Exercise directions: Please switch every "chart" in the records below to "graph" and keep everything else unchanged. Reproduce the records without the pictures.

Records in a dataset:
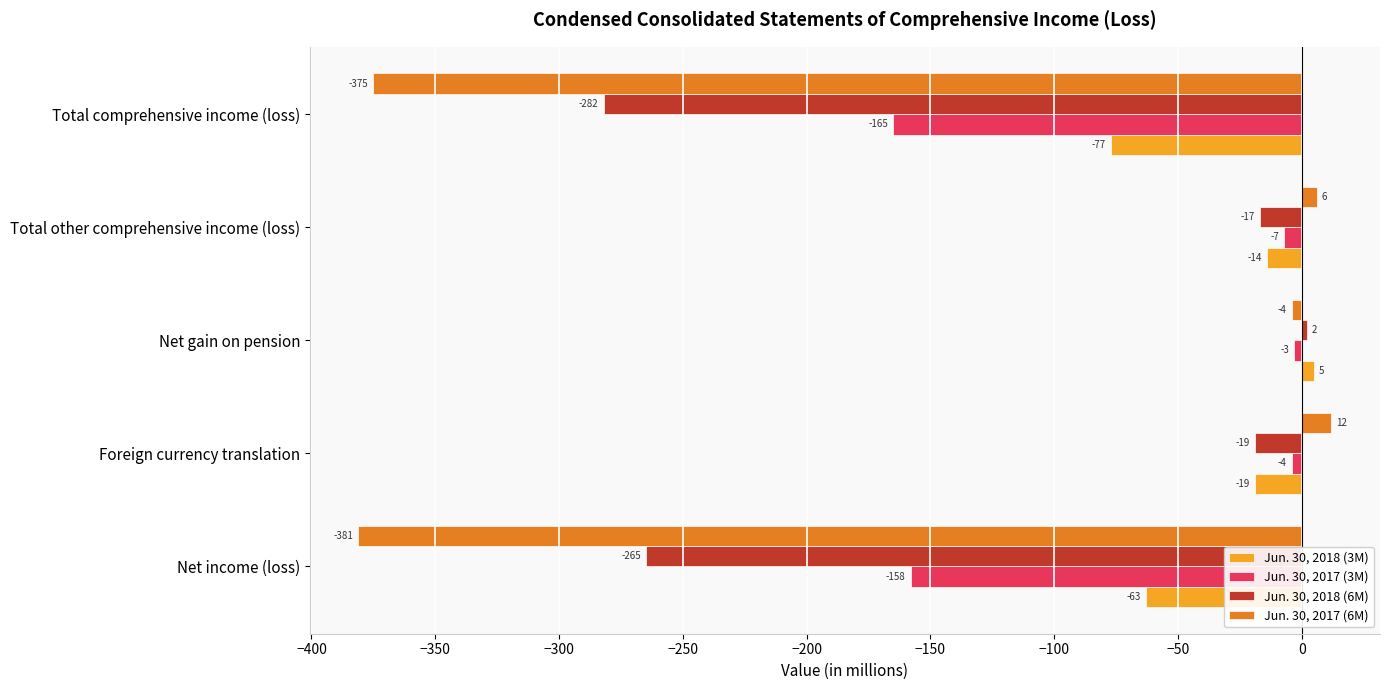

What is the greatest value displayed?

12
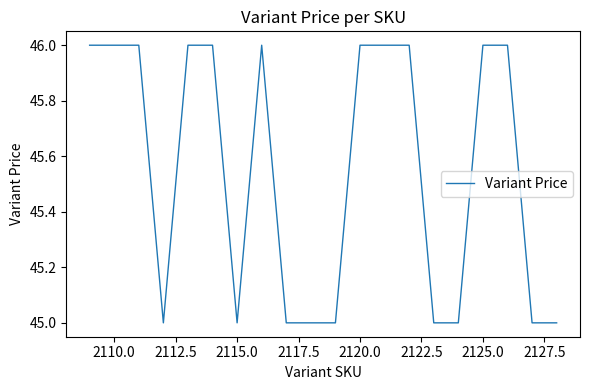

Reading left to right, transcribe all the data shown in this chart.

46	46	46	45	46	46	45	46	45	45	45	46	46	46	45	45	46	46	45	45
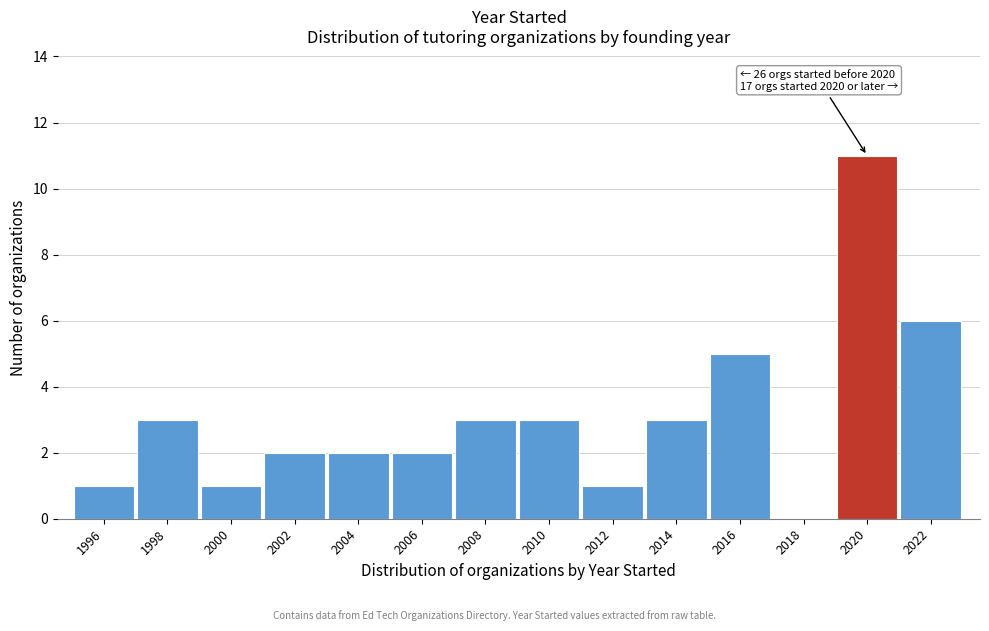

Reading left to right, extract all data points from this chart.

1996=1	1998=3	2000=1	2002=2	2004=2	2006=2	2008=3	2010=3	2012=1	2014=3	2016=5	2018=0	2020=11	2022=6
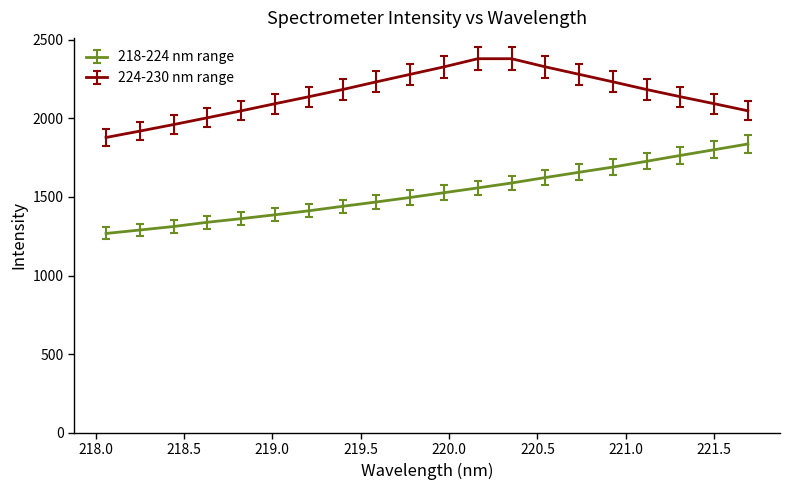

What is the minimum value for 218-224 nm range?

1267.3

Written reply:
What is the greatest value displayed?

12

Reading left to right, transcribe all the data shown in this graph.

46	46	46	45	46	46	45	46	45	45	45	46	46	46	45	45	46	46	45	45

Reading left to right, extract all data points from this graph.

1996=1	1998=3	2000=1	2002=2	2004=2	2006=2	2008=3	2010=3	2012=1	2014=3	2016=5	2018=0	2020=11	2022=6

What is the minimum value for 218-224 nm range?

1267.3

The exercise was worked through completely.